## Required work
Word-for-word transcription: reproduce all of the data, but not the pictures.

## Material supplied
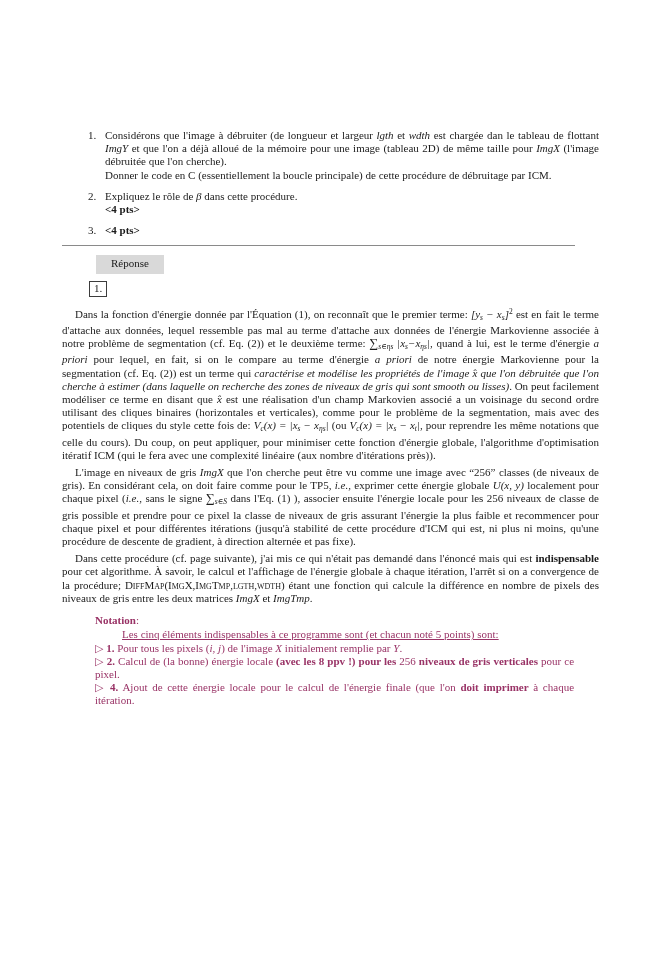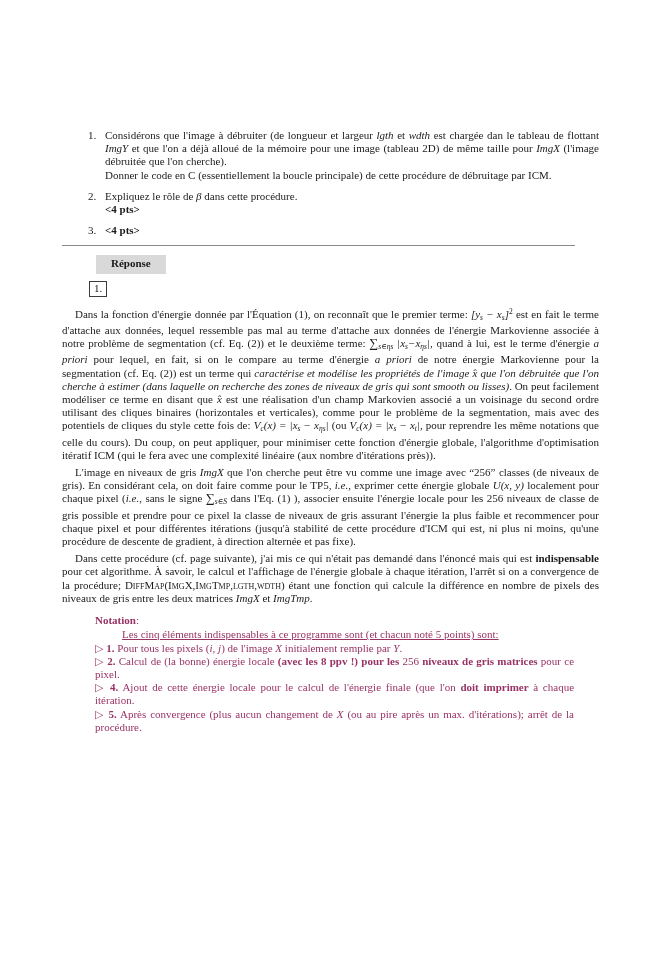--- a/index.html
+++ b/index.html
@@ -9,21 +9,21 @@
     font-size:11px;line-height:13.2px;color:#1b1b1b;
   }
   .content{position:absolute;left:62px;top:129px;width:537px;}
   
   .ex-item{position:relative;padding-left:43px;margin-bottom:8px;}
   .ex-num{position:absolute;left:26px;top:0;}
   .tblock{text-align:justify;}
   
   .divider{border:none;border-top:1px solid #8a8a8a;margin:5px 0 0 0;width:513px;height:0;}
   
-  .response-box{display:inline-block;margin:9px 0 0 34px;background:#d9d9d9;padding:2px 15px 3px 15px;font-weight:bold;}
+  .response-box{display:inline-block;margin:9px 0 0 34px;background:#d9d9d9;padding:2px 15px 3px 15px;font-weight:normal;}
   .answer-num-box{display:inline-block;margin:7px 0 0 27px;border:1px solid #3c3c3c;padding:0 4px 1px 4px;}
   
   .para{text-align:justify;text-indent:13px;margin-top:4px;}
   .para.first{margin-top:8px;}
   
   .notation{margin-top:9px;margin-left:33px;width:479px;color:#993366;}
   .not-heading{margin-bottom:1px;}
   .not-intro{margin-left:27px;text-decoration:underline;}
   .not-item{text-align:justify;}
   
@@ -74,19 +74,18 @@
     </div>
 
     <div class="para first"><span>Dans la fonction d'énergie donnée par l'Équation (1), on reconnaît que le premier terme: </span><span class="seg-m">[y</span><span class="seg-sub">s</span><span class="seg-m"> − x</span><span class="seg-sub">s</span><span class="seg-m">]</span><span class="seg-sup">2</span><span> est en fait le terme d'attache aux données, lequel ressemble pas mal au terme d'attache aux données de l'énergie Markovienne associée à notre problème de segmentation (cf. Eq. (2)) et le deuxième terme: </span><span class="seg-sum">∑</span><span class="seg-sub">s∈ηs</span><span class="seg-m"> |x</span><span class="seg-sub">s</span><span class="seg-m">−x</span><span class="seg-sub">ηs</span><span class="seg-m">|</span><span>, quand à lui, est le terme d'énergie </span><span class="seg-i">a priori</span><span> pour lequel, en fait, si on le compare au terme d'énergie </span><span class="seg-i">a priori</span><span> de notre énergie Markovienne pour la segmentation (cf. Eq. (2)) est un terme qui </span><span class="seg-i">caractérise et modélise les propriétés de l'image x̂ que l'on débruitée que l'on cherche à estimer (dans laquelle on recherche des zones de niveaux de gris qui sont smooth ou lisses)</span><span>. On peut facilement modéliser ce terme en disant que </span><span class="seg-m">x̂</span><span> est une réalisation d'un champ Markovien associé a un voisinage du second ordre utilisant des cliques binaires (horizontales et verticales), comme pour le problème de la segmentation, mais avec des potentiels de cliques du style cette fois de: </span><span class="seg-m">V</span><span class="seg-sub">c</span><span class="seg-m">(x) = |x</span><span class="seg-sub">s</span><span class="seg-m"> − x</span><span class="seg-sub">ηs</span><span class="seg-m">|</span><span> (ou </span><span class="seg-m">V</span><span class="seg-sub">c</span><span class="seg-m">(x) = |x</span><span class="seg-sub">s</span><span class="seg-m"> − x</span><span class="seg-sub">t</span><span class="seg-m">|</span><span>, pour reprendre les même notations que celle du cours). Du coup, on peut appliquer, pour minimiser cette fonction d'énergie globale, l'algorithme d'optimisation itératif ICM (qui le fera avec une complexité linéaire (aux nombre d'itérations près)).</span></div>
     <div class="para"><span>L'image en niveaux de gris </span><span class="seg-m">ImgX</span><span> que l'on cherche peut être vu comme une image avec “256” classes (de niveaux de gris). En considérant cela, on doit faire comme pour le TP5, </span><span class="seg-i">i.e.</span><span>, exprimer cette énergie globale </span><span class="seg-m">U(x, y)</span><span> localement pour chaque pixel (</span><span class="seg-i">i.e.</span><span>, sans le signe </span><span class="seg-sum">∑</span><span class="seg-sub">s∈S</span><span> dans l'Eq. (1) ), associer ensuite l'énergie locale pour les 256 niveaux de classe de gris possible et prendre pour ce pixel la classe de niveaux de gris assurant l'énergie la plus faible et recommencer pour chaque pixel et pour différentes itérations (jusqu'à stabilité de cette procédure d'ICM qui est, ni plus ni moins, qu'une procédure de descente de gradient, à direction alternée et pas fixe).</span></div>
     <div class="para"><span>Dans cette procédure (cf. page suivante), j'ai mis ce qui n'était pas demandé dans l'énoncé mais qui est </span><span class="seg-b">indispensable</span><span> pour cet algorithme. À savoir, le calcul et l'affichage de l'énergie globale à chaque itération, l'arrêt si on a convergence de la procédure; </span><span class="seg-sc">DiffMap(ImgX,ImgTmp,lgth,wdth)</span><span> étant une fonction qui calcule la différence en nombre de pixels des niveaux de gris entre les deux matrices </span><span class="seg-m">ImgX</span><span> et </span><span class="seg-m">ImgTmp</span><span>.</span></div>
 
     <div class="notation">
       <div class="not-heading"><span class="seg-b">Notation</span><span>:</span></div>
       <div class="not-intro">Les cinq éléments indispensables à ce programme sont (et chacun noté 5 points) sont:</div>
       <div class="not-item"><span>▷ </span><span class="seg-b">1.</span><span> Pour tous les pixels (</span><span class="seg-m">i, j</span><span>) de l'image </span><span class="seg-m">X</span><span> initialement remplie par </span><span class="seg-m">Y</span><span>.</span></div>
-      <div class="not-item"><span>▷ </span><span class="seg-b">2.</span><span> Calcul de (la bonne) énergie locale </span><span class="seg-b">(avec les 8 ppv !)</span><span> </span><span class="seg-b">pour les</span><span> 256 </span><span class="seg-b">niveaux de gris matrices</span><span> pour ce pixel.</span></div>
+      <div class="not-item"><span>▷ </span><span class="seg-b">2.</span><span> Calcul de (la bonne) énergie locale </span><span class="seg-b">(avec les 8 ppv !)</span><span> </span><span class="seg-b">pour les</span><span> 256 </span><span class="seg-b">niveaux de gris verticales</span><span> pour ce pixel.</span></div>
       <div class="not-item"><span>▷ </span><span class="seg-b">4.</span><span> Ajout de cette énergie locale pour le calcul de l'énergie finale (que l'on </span><span class="seg-b">doit imprimer</span><span> à chaque itération.</span></div>
-      <div class="not-item"><span>▷ </span><span class="seg-b">5.</span><span> Après convergence (plus aucun changement de </span><span class="seg-m">X</span><span> (ou au pire après un max. d'itérations); arrêt de la procédure.</span></div>
     </div>
 
   </div>
 </div>
 
 </body></html>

## Output of the exercise
--- a/index.html
+++ b/index.html
@@ -9,21 +9,21 @@
     font-size:11px;line-height:13.2px;color:#1b1b1b;
   }
   .content{position:absolute;left:62px;top:129px;width:537px;}
   
   .ex-item{position:relative;padding-left:43px;margin-bottom:8px;}
   .ex-num{position:absolute;left:26px;top:0;}
   .tblock{text-align:justify;}
   
   .divider{border:none;border-top:1px solid #8a8a8a;margin:5px 0 0 0;width:513px;height:0;}
   
-  .response-box{display:inline-block;margin:9px 0 0 34px;background:#d9d9d9;padding:2px 15px 3px 15px;font-weight:bold;}
+  .response-box{display:inline-block;margin:9px 0 0 34px;background:#d9d9d9;padding:2px 15px 3px 15px;font-weight:normal;}
   .answer-num-box{display:inline-block;margin:7px 0 0 27px;border:1px solid #3c3c3c;padding:0 4px 1px 4px;}
   
   .para{text-align:justify;text-indent:13px;margin-top:4px;}
   .para.first{margin-top:8px;}
   
   .notation{margin-top:9px;margin-left:33px;width:479px;color:#993366;}
   .not-heading{margin-bottom:1px;}
   .not-intro{margin-left:27px;text-decoration:underline;}
   .not-item{text-align:justify;}
   
@@ -74,19 +74,18 @@
     </div>
 
     <div class="para first"><span>Dans la fonction d'énergie donnée par l'Équation (1), on reconnaît que le premier terme: </span><span class="seg-m">[y</span><span class="seg-sub">s</span><span class="seg-m"> − x</span><span class="seg-sub">s</span><span class="seg-m">]</span><span class="seg-sup">2</span><span> est en fait le terme d'attache aux données, lequel ressemble pas mal au terme d'attache aux données de l'énergie Markovienne associée à notre problème de segmentation (cf. Eq. (2)) et le deuxième terme: </span><span class="seg-sum">∑</span><span class="seg-sub">s∈ηs</span><span class="seg-m"> |x</span><span class="seg-sub">s</span><span class="seg-m">−x</span><span class="seg-sub">ηs</span><span class="seg-m">|</span><span>, quand à lui, est le terme d'énergie </span><span class="seg-i">a priori</span><span> pour lequel, en fait, si on le compare au terme d'énergie </span><span class="seg-i">a priori</span><span> de notre énergie Markovienne pour la segmentation (cf. Eq. (2)) est un terme qui </span><span class="seg-i">caractérise et modélise les propriétés de l'image x̂ que l'on débruitée que l'on cherche à estimer (dans laquelle on recherche des zones de niveaux de gris qui sont smooth ou lisses)</span><span>. On peut facilement modéliser ce terme en disant que </span><span class="seg-m">x̂</span><span> est une réalisation d'un champ Markovien associé a un voisinage du second ordre utilisant des cliques binaires (horizontales et verticales), comme pour le problème de la segmentation, mais avec des potentiels de cliques du style cette fois de: </span><span class="seg-m">V</span><span class="seg-sub">c</span><span class="seg-m">(x) = |x</span><span class="seg-sub">s</span><span class="seg-m"> − x</span><span class="seg-sub">ηs</span><span class="seg-m">|</span><span> (ou </span><span class="seg-m">V</span><span class="seg-sub">c</span><span class="seg-m">(x) = |x</span><span class="seg-sub">s</span><span class="seg-m"> − x</span><span class="seg-sub">t</span><span class="seg-m">|</span><span>, pour reprendre les même notations que celle du cours). Du coup, on peut appliquer, pour minimiser cette fonction d'énergie globale, l'algorithme d'optimisation itératif ICM (qui le fera avec une complexité linéaire (aux nombre d'itérations près)).</span></div>
     <div class="para"><span>L'image en niveaux de gris </span><span class="seg-m">ImgX</span><span> que l'on cherche peut être vu comme une image avec “256” classes (de niveaux de gris). En considérant cela, on doit faire comme pour le TP5, </span><span class="seg-i">i.e.</span><span>, exprimer cette énergie globale </span><span class="seg-m">U(x, y)</span><span> localement pour chaque pixel (</span><span class="seg-i">i.e.</span><span>, sans le signe </span><span class="seg-sum">∑</span><span class="seg-sub">s∈S</span><span> dans l'Eq. (1) ), associer ensuite l'énergie locale pour les 256 niveaux de classe de gris possible et prendre pour ce pixel la classe de niveaux de gris assurant l'énergie la plus faible et recommencer pour chaque pixel et pour différentes itérations (jusqu'à stabilité de cette procédure d'ICM qui est, ni plus ni moins, qu'une procédure de descente de gradient, à direction alternée et pas fixe).</span></div>
     <div class="para"><span>Dans cette procédure (cf. page suivante), j'ai mis ce qui n'était pas demandé dans l'énoncé mais qui est </span><span class="seg-b">indispensable</span><span> pour cet algorithme. À savoir, le calcul et l'affichage de l'énergie globale à chaque itération, l'arrêt si on a convergence de la procédure; </span><span class="seg-sc">DiffMap(ImgX,ImgTmp,lgth,wdth)</span><span> étant une fonction qui calcule la différence en nombre de pixels des niveaux de gris entre les deux matrices </span><span class="seg-m">ImgX</span><span> et </span><span class="seg-m">ImgTmp</span><span>.</span></div>
 
     <div class="notation">
       <div class="not-heading"><span class="seg-b">Notation</span><span>:</span></div>
       <div class="not-intro">Les cinq éléments indispensables à ce programme sont (et chacun noté 5 points) sont:</div>
       <div class="not-item"><span>▷ </span><span class="seg-b">1.</span><span> Pour tous les pixels (</span><span class="seg-m">i, j</span><span>) de l'image </span><span class="seg-m">X</span><span> initialement remplie par </span><span class="seg-m">Y</span><span>.</span></div>
-      <div class="not-item"><span>▷ </span><span class="seg-b">2.</span><span> Calcul de (la bonne) énergie locale </span><span class="seg-b">(avec les 8 ppv !)</span><span> </span><span class="seg-b">pour les</span><span> 256 </span><span class="seg-b">niveaux de gris matrices</span><span> pour ce pixel.</span></div>
+      <div class="not-item"><span>▷ </span><span class="seg-b">2.</span><span> Calcul de (la bonne) énergie locale </span><span class="seg-b">(avec les 8 ppv !)</span><span> </span><span class="seg-b">pour les</span><span> 256 </span><span class="seg-b">niveaux de gris verticales</span><span> pour ce pixel.</span></div>
       <div class="not-item"><span>▷ </span><span class="seg-b">4.</span><span> Ajout de cette énergie locale pour le calcul de l'énergie finale (que l'on </span><span class="seg-b">doit imprimer</span><span> à chaque itération.</span></div>
-      <div class="not-item"><span>▷ </span><span class="seg-b">5.</span><span> Après convergence (plus aucun changement de </span><span class="seg-m">X</span><span> (ou au pire après un max. d'itérations); arrêt de la procédure.</span></div>
     </div>
 
   </div>
 </div>
 
 </body></html>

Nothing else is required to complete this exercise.